--- start of Source ---
2. The method of claim 1, further comprising:
incrementing along the length of the formation drilled of the geological model;
based on the increment, predicting a second wear rate for the first drill bit; and
cumulating the first wear rate and the second wear rate to determine a total bit wear.
3. The method of claim 2, further comprising predicting a cumulative bit wear over the length of the formation drilled of the geological model.
4. The method of claim 1, further comprising:
varying a drilling factor along the geological model using the first drill bit design;
predicting a second bit wear rate for the first drill bit; and
comparing the second bit wear rate to the first bit wear rate to determine whether a varied drilling factor increased the bit wear.
5. The method of claim 4, wherein the drilling factor is selected from a group consisting of rate of penetration, weight on bit, torque, rotary rpm and bit sharpness.
6. The method of claim 2, further comprising:
selecting a second drill bit design, the second drill bit having a second geometry;
predicting a second bit design wear rate of the second drill bit design based on the second geometry compared to the geological model for the length of formation drilled; and
comparing the second bit design wear rate to the wear rate for the first drill bit design to select a preferred drill bit design.
7. The method of claim 5, further comprising displaying the preferred drill bit design.
8. The method of claim 1, wherein the first and second geometry including a 3D model of a drill bit design.
--- end of Source ---
**Written problem a:**
In the rows, from the line containing "genus: Viburnum" through the end of the rows, swap "collectors" for "collected by" and leave everything else unchanged.
The drill bit claims and the rows have no connection to each other.
--- start of Given information ---
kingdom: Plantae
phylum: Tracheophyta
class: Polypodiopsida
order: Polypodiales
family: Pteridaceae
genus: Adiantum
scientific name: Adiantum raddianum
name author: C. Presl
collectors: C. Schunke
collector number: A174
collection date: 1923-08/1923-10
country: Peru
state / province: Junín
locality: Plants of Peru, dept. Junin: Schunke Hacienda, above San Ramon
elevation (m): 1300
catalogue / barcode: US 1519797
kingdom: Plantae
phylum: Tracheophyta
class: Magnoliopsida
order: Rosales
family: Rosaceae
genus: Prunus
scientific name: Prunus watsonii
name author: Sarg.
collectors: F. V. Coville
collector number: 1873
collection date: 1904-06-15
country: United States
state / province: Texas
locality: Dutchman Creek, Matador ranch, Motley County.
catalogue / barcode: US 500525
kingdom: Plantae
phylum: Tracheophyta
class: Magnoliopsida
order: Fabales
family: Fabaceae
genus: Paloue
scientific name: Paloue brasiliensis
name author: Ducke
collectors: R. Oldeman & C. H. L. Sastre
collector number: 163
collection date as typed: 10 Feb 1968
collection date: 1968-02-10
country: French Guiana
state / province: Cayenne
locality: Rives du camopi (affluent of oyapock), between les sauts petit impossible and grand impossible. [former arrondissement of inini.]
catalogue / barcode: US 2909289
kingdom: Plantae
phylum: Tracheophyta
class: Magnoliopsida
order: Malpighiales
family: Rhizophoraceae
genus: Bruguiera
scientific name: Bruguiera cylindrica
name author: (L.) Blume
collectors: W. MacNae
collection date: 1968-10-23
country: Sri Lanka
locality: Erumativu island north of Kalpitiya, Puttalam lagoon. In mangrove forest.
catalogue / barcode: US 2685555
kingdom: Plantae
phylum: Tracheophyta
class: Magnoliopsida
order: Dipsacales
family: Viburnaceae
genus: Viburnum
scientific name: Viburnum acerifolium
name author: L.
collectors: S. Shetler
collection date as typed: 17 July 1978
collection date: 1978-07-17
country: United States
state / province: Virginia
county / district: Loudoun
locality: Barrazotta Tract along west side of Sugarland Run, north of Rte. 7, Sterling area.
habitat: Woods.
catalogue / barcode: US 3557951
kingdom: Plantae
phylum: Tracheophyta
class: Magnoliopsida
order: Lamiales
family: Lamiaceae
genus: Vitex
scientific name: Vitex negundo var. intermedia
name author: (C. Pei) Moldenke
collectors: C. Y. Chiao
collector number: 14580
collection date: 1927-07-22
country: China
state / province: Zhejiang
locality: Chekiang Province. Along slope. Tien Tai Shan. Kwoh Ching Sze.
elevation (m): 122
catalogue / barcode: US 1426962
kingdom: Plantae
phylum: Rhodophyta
--- end of Given information ---
**Written problem b:**
According to claim 5 of the drill bit claims, which drilling factors can be selected?

**Final answer a:**
genus: Viburnum
scientific name: Viburnum acerifolium
name author: L.
collected by: S. Shetler
collection date as typed: 17 July 1978
collection date: 1978-07-17
country: United States
state / province: Virginia
county / district: Loudoun
locality: Barrazotta Tract along west side of Sugarland Run, north of Rte. 7, Sterling area.
habitat: Woods.
catalogue / barcode: US 3557951
kingdom: Plantae
phylum: Tracheophyta
class: Magnoliopsida
order: Lamiales
family: Lamiaceae
genus: Vitex
scientific name: Vitex negundo var. intermedia
name author: (C. Pei) Moldenke
collected by: C. Y. Chiao
collector number: 14580
collection date: 1927-07-22
country: China
state / province: Zhejiang
locality: Chekiang Province. Along slope. Tien Tai Shan. Kwoh Ching Sze.
elevation (m): 122
catalogue / barcode: US 1426962
kingdom: Plantae
phylum: Rhodophyta

**Final answer b:**
Rate of penetration, weight on bit, torque, rotary rpm and bit sharpness.